SELECTED EXTRACT:
= = = =
Content Creation Performance

Adobe Photoshop CS4

To measure performance under Photoshop CS4 we turn to the Retouch Artists’ Speed Test. The test does basic photo editing; there are a couple of color space conversions, many layer creations, color curve adjustment, image and canvas size adjustment, unsharp mask, and finally a gaussian blur performed on the entire image.

The whole process is timed and thanks to the use of Intel's X25-M SSD as our test bed hard drive, performance is far more predictable than back when we used to test on mechanical disks.

Time is reported in seconds and the lower numbers mean better performance. The test is multithreaded and can hit all four cores in a quad-core machine.

Adobe Photoshop CS4 - Retouch Artists Speed Test

Our Photoshop test is well threaded but it doesn't peg all cores constantly. Instead you get burstier behavior. With the core count advantage out of the way, SNB-E steps aside and allows the 3770K to step up as the fastest CPU we've tested here. The performance advantage over the 2600K is around 9%.
= = = =
PROBLEMS AND TASKS:
1 > In the Photoshop CS4 benchmark text, rewrite the paragraph beginning "To measure performance under Photoshop CS4" as a bulleted list that keeps its main facts.
2 > Answer these questions from the Photoshop CS4 benchmark text:
(a) Which drive is used as the test bed hard drive?
(b) In what unit is time reported, and do lower or higher numbers mean better performance?
(c) Which CPU is the fastest tested here, and what is its performance advantage over the 2600K?
= = = =
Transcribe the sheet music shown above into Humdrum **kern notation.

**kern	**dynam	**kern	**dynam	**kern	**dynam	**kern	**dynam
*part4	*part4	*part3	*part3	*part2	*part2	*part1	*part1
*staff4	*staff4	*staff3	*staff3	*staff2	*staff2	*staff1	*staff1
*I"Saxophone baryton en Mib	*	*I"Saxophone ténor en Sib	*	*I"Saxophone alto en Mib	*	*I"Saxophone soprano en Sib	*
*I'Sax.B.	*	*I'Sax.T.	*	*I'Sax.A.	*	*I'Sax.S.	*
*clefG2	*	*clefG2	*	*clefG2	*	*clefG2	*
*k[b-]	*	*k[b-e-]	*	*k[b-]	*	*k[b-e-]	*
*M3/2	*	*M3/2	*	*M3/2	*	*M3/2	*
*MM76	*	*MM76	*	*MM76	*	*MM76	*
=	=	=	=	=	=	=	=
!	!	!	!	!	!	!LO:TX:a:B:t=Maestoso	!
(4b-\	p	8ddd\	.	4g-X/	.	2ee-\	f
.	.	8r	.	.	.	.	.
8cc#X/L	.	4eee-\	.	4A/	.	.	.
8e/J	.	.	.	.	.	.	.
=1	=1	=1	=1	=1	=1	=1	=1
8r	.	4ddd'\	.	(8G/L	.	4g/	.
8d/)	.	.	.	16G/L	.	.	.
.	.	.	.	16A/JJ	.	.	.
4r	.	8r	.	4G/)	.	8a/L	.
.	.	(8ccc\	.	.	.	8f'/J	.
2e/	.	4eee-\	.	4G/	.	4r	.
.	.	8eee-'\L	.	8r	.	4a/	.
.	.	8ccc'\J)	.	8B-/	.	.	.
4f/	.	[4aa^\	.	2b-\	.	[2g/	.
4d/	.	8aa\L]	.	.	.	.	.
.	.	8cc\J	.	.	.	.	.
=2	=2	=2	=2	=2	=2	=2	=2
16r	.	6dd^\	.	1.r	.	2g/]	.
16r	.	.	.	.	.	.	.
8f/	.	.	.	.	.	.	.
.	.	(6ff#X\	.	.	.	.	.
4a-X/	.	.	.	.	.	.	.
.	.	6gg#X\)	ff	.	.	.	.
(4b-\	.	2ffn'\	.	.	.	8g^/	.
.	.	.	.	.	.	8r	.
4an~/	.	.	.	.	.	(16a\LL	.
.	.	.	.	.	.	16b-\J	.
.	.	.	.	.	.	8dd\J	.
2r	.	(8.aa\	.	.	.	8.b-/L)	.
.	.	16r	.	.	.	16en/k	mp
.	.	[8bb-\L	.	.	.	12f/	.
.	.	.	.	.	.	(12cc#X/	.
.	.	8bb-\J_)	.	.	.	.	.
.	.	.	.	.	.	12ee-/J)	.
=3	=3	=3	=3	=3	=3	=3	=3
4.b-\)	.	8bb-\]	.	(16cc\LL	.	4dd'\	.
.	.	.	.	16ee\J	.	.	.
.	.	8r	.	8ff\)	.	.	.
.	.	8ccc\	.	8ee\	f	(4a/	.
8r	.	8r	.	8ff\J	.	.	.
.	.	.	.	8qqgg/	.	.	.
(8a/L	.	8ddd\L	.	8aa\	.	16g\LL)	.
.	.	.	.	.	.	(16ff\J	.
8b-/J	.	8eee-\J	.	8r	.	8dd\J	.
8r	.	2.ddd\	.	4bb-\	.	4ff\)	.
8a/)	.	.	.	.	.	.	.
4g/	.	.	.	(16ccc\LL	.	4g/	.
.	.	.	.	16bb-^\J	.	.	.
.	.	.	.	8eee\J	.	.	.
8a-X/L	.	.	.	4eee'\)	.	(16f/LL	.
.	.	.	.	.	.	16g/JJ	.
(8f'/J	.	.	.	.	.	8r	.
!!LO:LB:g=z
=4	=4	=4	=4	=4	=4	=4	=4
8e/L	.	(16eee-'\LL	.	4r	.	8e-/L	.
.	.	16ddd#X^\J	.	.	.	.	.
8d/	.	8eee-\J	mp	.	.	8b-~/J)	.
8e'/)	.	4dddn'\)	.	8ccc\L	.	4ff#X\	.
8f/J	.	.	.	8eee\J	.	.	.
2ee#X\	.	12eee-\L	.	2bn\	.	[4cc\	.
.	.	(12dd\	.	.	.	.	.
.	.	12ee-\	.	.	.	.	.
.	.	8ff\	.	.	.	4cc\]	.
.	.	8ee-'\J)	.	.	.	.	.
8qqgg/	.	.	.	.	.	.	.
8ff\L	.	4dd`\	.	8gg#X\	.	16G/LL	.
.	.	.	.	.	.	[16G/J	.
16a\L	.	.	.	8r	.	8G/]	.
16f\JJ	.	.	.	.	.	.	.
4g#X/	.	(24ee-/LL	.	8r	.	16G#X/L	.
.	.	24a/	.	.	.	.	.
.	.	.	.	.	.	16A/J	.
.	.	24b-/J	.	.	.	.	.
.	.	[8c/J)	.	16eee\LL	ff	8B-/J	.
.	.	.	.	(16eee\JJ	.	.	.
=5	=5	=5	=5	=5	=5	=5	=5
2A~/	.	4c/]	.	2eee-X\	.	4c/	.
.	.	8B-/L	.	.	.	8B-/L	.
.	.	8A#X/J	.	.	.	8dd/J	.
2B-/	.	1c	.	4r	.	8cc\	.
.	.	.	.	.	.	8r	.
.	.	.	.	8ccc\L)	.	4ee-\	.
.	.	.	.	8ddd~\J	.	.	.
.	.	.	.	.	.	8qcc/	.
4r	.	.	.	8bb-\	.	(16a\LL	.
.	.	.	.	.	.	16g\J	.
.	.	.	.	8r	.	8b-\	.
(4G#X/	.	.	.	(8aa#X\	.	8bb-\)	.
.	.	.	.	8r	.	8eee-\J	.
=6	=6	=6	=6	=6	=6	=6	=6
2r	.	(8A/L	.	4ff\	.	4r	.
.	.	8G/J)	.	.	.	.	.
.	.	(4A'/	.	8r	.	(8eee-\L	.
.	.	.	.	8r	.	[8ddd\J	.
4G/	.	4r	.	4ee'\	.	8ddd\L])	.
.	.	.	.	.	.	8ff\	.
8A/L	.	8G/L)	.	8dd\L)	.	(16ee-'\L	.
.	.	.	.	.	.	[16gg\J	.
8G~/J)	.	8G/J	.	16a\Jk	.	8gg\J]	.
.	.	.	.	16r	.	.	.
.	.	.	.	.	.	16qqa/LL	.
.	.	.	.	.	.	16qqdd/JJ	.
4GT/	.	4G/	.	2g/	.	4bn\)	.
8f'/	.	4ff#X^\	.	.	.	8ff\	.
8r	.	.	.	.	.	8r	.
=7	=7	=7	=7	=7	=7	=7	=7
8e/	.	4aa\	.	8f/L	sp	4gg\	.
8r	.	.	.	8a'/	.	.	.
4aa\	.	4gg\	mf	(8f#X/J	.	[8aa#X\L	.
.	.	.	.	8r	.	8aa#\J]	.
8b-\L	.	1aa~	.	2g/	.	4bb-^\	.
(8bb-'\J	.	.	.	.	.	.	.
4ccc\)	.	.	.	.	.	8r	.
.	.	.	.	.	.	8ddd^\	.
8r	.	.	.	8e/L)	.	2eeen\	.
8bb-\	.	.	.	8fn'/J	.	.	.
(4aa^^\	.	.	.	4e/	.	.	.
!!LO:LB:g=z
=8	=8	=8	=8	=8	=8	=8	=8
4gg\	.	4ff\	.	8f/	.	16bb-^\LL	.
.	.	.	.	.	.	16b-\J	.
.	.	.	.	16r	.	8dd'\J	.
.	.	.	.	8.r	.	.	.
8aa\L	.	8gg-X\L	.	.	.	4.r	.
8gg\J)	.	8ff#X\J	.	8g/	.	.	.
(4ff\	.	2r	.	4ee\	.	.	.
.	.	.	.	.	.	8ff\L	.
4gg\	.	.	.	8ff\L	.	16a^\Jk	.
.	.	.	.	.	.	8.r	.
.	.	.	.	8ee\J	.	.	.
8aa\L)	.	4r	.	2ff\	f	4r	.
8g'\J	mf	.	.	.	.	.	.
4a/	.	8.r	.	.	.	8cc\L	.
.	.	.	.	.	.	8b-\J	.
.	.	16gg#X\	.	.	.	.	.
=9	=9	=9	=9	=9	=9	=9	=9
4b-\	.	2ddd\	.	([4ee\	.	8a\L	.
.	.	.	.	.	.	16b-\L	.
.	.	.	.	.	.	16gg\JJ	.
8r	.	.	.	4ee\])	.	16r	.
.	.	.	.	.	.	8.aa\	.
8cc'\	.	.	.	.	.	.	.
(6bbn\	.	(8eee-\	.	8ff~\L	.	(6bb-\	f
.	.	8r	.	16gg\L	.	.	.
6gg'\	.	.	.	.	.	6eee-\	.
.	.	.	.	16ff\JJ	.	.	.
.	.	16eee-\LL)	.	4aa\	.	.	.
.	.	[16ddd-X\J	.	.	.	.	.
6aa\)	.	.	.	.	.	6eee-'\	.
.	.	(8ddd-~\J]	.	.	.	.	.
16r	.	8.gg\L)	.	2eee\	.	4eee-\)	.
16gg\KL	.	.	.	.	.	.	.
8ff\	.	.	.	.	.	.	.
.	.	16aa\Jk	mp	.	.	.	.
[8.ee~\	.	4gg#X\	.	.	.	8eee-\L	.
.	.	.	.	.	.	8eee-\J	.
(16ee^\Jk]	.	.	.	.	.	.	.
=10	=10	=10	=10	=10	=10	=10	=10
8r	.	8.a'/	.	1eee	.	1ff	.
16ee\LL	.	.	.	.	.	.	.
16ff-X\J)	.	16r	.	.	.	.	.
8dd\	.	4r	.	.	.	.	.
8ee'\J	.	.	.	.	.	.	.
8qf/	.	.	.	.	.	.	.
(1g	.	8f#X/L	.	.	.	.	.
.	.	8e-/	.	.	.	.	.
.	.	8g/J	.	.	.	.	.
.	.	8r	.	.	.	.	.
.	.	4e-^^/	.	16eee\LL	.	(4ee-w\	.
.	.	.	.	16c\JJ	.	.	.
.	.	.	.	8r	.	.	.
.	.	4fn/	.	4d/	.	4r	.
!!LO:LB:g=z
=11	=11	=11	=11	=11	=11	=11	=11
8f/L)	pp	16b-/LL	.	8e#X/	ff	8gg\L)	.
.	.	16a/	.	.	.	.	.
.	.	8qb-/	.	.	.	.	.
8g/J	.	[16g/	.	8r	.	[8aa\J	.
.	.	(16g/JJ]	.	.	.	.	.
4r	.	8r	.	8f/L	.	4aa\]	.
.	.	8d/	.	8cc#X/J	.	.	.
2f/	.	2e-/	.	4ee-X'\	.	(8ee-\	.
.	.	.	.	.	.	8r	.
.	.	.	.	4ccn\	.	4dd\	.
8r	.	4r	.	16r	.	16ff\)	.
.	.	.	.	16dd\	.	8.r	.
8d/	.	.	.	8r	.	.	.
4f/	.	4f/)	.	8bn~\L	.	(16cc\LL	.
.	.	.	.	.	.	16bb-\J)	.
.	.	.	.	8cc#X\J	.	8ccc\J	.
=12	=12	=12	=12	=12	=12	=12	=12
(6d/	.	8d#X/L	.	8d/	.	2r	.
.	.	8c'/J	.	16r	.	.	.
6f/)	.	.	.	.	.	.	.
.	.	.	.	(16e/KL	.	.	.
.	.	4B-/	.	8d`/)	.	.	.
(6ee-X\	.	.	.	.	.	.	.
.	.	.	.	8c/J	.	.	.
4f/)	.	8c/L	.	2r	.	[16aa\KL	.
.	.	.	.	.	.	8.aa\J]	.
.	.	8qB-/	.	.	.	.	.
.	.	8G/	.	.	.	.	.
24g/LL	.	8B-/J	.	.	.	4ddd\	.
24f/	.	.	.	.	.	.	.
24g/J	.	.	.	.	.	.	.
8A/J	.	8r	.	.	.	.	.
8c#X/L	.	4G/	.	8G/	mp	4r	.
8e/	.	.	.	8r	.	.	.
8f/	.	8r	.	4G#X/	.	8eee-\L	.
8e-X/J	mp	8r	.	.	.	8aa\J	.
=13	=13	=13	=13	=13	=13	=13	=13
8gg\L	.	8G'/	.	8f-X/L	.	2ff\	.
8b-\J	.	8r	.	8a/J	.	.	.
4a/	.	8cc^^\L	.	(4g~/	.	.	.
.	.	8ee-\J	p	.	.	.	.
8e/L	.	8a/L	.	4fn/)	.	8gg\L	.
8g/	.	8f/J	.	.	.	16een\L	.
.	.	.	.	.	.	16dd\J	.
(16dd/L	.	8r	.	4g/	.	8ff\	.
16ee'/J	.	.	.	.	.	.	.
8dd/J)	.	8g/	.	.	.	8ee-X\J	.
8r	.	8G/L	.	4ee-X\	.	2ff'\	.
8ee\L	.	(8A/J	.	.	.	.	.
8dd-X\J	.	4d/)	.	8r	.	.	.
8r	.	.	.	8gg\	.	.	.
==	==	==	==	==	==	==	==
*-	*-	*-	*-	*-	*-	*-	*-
= = = =
ANSWERS TO THE EXERCISES:
1 >
- Benchmark used: the Retouch Artists' Speed Test, which performs basic photo editing
- A couple of color space conversions
- Many layer creations
- Color curve adjustment
- Image and canvas size adjustment
- Unsharp mask
- Finally, a gaussian blur on the entire image

2 >
(a) Intel's X25-M SSD.
(b) Seconds; lower numbers mean better performance.
(c) The 3770K, with an advantage of around 9%.